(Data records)

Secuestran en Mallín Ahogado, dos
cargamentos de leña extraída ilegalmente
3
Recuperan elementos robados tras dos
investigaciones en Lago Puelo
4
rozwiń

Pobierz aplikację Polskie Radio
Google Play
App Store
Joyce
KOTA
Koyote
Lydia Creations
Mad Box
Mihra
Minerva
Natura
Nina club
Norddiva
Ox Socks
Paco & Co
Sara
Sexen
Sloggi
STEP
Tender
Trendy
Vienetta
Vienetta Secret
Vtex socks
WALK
==
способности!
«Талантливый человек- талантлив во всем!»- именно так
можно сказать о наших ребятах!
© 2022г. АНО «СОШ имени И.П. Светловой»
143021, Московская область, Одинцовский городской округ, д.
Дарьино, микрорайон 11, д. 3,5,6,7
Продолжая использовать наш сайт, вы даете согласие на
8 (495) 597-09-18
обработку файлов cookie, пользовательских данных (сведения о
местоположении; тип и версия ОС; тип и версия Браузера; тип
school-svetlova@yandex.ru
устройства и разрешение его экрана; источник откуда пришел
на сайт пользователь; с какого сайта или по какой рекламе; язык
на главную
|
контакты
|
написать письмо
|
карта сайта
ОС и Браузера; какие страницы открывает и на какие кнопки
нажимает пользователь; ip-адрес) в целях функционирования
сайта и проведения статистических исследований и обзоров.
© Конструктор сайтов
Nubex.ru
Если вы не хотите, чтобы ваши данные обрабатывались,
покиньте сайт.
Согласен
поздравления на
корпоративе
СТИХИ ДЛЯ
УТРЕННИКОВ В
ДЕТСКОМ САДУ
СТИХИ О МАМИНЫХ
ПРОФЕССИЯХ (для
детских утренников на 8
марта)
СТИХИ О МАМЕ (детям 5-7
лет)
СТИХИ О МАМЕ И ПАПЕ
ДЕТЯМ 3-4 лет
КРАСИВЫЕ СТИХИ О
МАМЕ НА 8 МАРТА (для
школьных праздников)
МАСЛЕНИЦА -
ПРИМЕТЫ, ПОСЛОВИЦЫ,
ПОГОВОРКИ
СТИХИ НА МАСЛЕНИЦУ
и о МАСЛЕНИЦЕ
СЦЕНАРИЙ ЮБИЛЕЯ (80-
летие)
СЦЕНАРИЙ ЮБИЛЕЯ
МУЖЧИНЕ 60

TASK DETAILS:
Present the lines from the line with "способности!" up to and including the line with "нажимает пользователь; ip-адрес)" as a numbered list, omitting any blank lines.

WRITTEN ANSWER:
1. способности!
2. «Талантливый человек- талантлив во всем!»- именно так
3. можно сказать о наших ребятах!
4. © 2022г. АНО «СОШ имени И.П. Светловой»
5. 143021, Московская область, Одинцовский городской округ, д.
6. Дарьино, микрорайон 11, д. 3,5,6,7
7. Продолжая использовать наш сайт, вы даете согласие на
8. 8 (495) 597-09-18
9. обработку файлов cookie, пользовательских данных (сведения о
10. местоположении; тип и версия ОС; тип и версия Браузера; тип
11. school-svetlova@yandex.ru
12. устройства и разрешение его экрана; источник откуда пришел
13. на сайт пользователь; с какого сайта или по какой рекламе; язык
14. на главную
15. |
16. контакты
17. |
18. написать письмо
19. |
20. карта сайта
21. ОС и Браузера; какие страницы открывает и на какие кнопки
22. нажимает пользователь; ip-адрес) в целях функционирования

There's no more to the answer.